Another problem with high impedance is low bandwidth. There will always be some parasitic capacitance. Let's say for example that the net connected to the two resistors and the inverting input has 10 pF capacitance to ground. With 667 kΩ driving it, you have a low pass filter at only 24 kHz. That may be acceptable for a audio application, but a serious problem in many other applications. You might be getting a lot less gain at high frequencies than you expect from the gain-bandwidth product of the opamp and the feedback gain.

As with everything in engineering, it's a tradeoff. You have two degrees of freedom in chosing the two resistors. The gain you want only nails down one degree. You have to trade off the current requirements and output impedance to decide the second.

Answer 2

As mentioned above, low value feedback resistors have relatively high current which the amplifier must drive. In an inverting amplifier, Rin sets the input impedance, so it is best not to have too low a value because the signal source must drive this.

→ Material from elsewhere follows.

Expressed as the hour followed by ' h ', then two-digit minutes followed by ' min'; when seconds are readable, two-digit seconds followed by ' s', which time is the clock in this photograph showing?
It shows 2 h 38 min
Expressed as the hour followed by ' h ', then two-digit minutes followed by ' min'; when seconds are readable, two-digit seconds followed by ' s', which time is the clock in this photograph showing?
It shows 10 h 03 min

At the other end of the scale, very large resistors not only generate noise (thermal or Johnson noise), but due to the natural capacitance* of the part, they form a filter in the feedback loop, which at worst can undermine the loop stability of the amplifier. Quite apart from changing the ac response of your circuit in interesting and hair-pulling ways, this effect gets worse at lower gains, and at gains of below 4 (typically, depends on the specific amplifier) can bite quite painfully. Indeed, there are numerous amplifiers designed specifically to have a minimum gain and are unstable below this gain (the advantages include better transient specifications).

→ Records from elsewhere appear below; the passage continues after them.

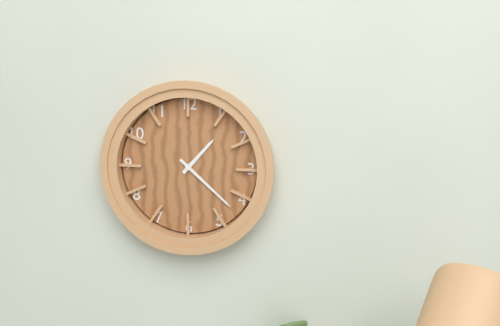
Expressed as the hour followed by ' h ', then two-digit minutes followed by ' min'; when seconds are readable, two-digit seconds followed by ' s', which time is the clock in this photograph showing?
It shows 1 h 22 min
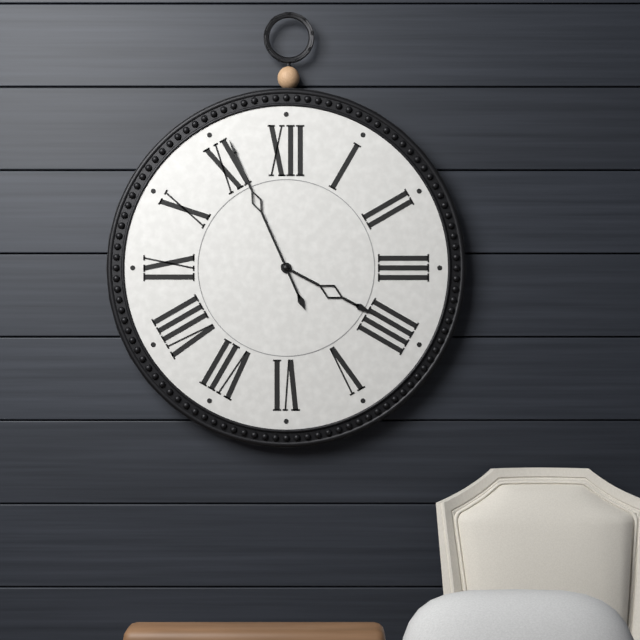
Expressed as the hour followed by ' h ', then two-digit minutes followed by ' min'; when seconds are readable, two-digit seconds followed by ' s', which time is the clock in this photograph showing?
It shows 3 h 56 min
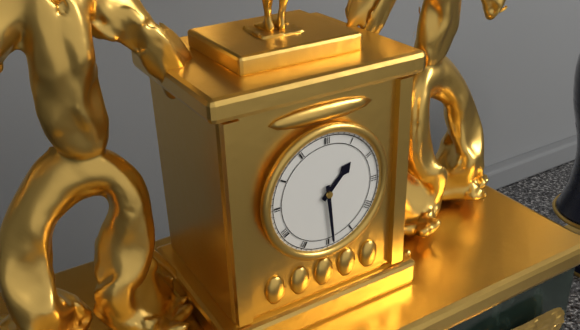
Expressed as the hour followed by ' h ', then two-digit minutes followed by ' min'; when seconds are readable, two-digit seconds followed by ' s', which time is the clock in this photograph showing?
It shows 1 h 29 min
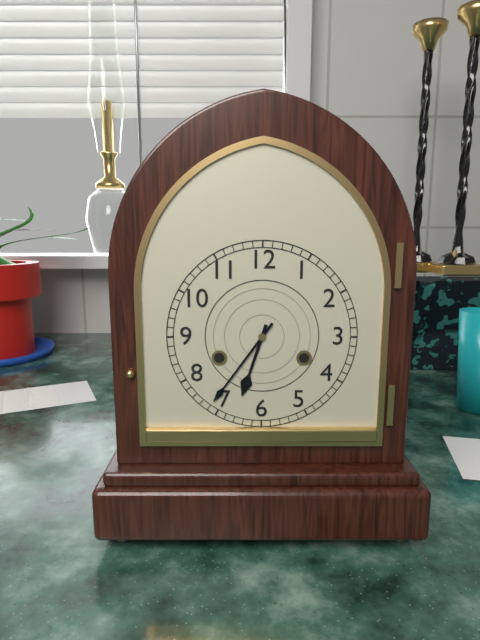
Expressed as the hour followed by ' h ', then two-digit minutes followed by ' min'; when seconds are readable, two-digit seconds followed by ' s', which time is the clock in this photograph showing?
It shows 6 h 36 min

As a general rule, I limit feedback resistors to no more than ~220k for either inverting or non-inverting configurations. If this does not yield sufficient gain, use an extra gain stage.

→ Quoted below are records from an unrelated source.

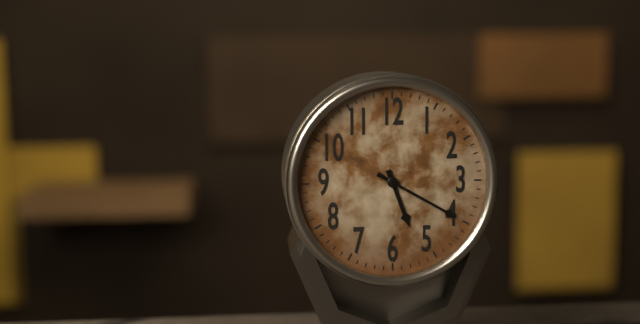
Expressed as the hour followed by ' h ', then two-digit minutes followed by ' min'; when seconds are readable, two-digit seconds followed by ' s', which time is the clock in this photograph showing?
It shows 5 h 20 min
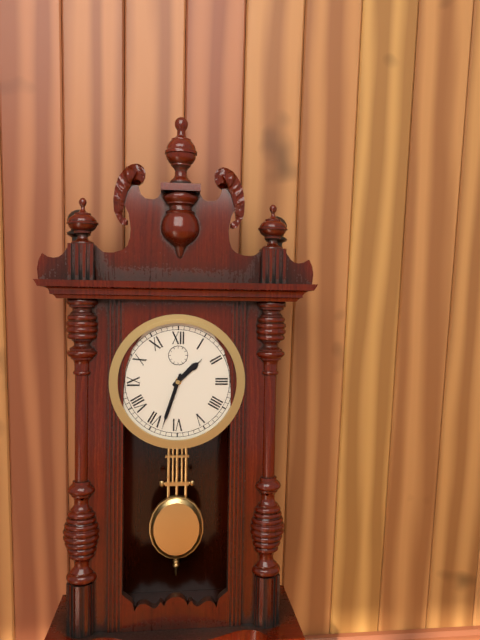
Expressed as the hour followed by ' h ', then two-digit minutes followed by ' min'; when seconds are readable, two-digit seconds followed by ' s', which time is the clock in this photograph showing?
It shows 1 h 33 min
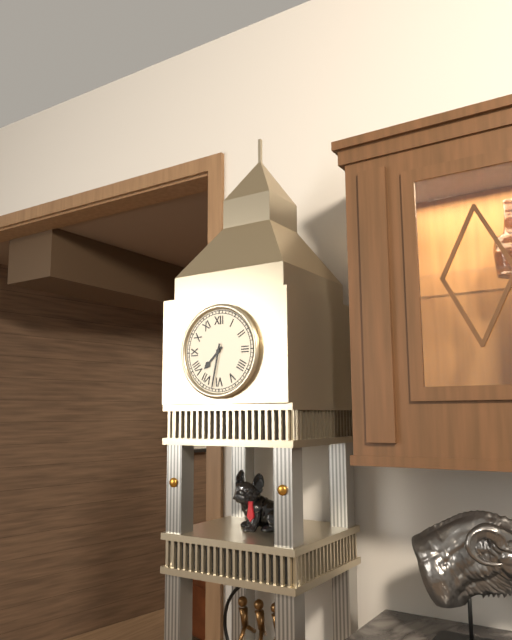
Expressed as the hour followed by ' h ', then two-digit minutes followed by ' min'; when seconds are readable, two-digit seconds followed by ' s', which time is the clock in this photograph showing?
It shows 7 h 32 min
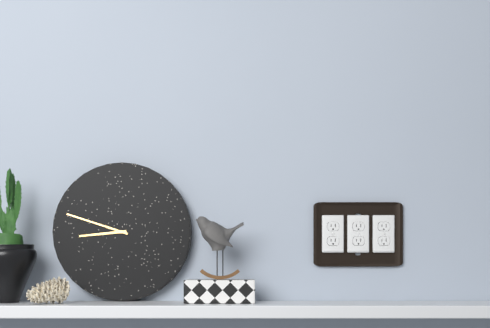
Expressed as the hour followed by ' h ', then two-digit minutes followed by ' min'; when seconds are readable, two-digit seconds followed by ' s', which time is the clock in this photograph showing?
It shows 8 h 48 min
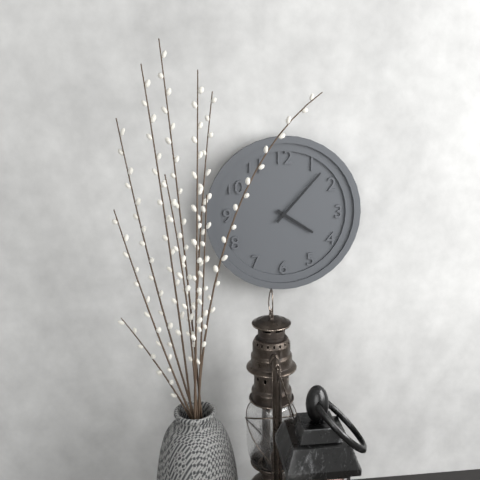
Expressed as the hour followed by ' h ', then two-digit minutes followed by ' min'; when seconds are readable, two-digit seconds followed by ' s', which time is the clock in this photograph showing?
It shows 4 h 07 min
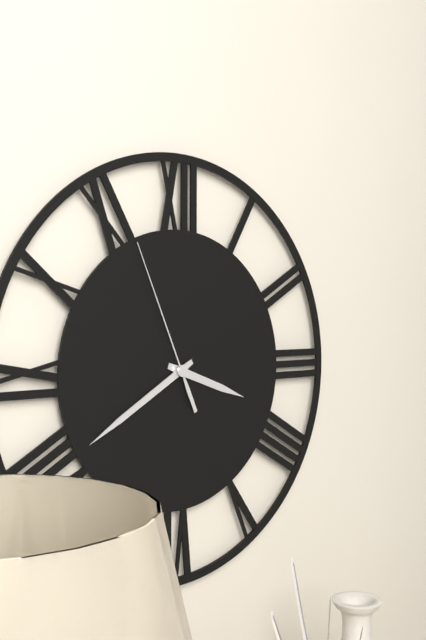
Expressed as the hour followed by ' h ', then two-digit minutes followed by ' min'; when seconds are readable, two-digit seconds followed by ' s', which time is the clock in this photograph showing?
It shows 3 h 40 min 56 s
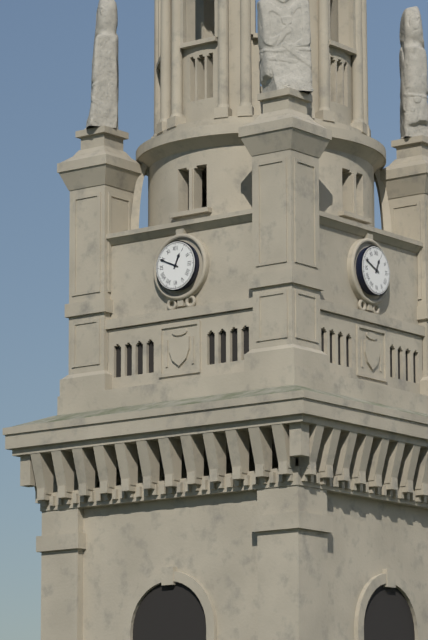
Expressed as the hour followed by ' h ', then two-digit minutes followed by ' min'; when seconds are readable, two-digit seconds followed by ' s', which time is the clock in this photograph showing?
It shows 12 h 49 min
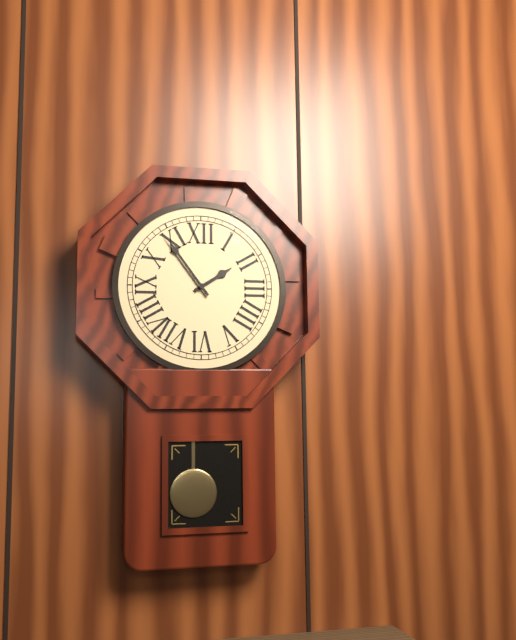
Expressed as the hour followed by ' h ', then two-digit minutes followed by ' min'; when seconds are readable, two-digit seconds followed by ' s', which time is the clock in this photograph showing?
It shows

There are tricks one can do (a T network of resistors in the feedback loop is a well known one) to raise the gain of a single stage, but amplifiers are cheap and take up negligible space.

In inverting topologies, the choice of feedback resistor is primarily driven by the requirements of the signal source which sets the input resistor (usually minimum) size.

• This becomes clear when one defines capacitance as existing between any two points of differing electrical potential

HTH

Answer 3

To give a really short answer: something in the range of tens of kΩs will probably be good (with most OP-amp models and for most applications). Try 40 kΩ for R₁ and 20 kΩ for R₂.

This is of course not ideal in all circumstances, but it should usually work fine with a reasonable tradeoff between power consumption and noise level. Olin Lanthrop and Peter Smith have explained in detail what disadvantages you get with too high or too low resistance values.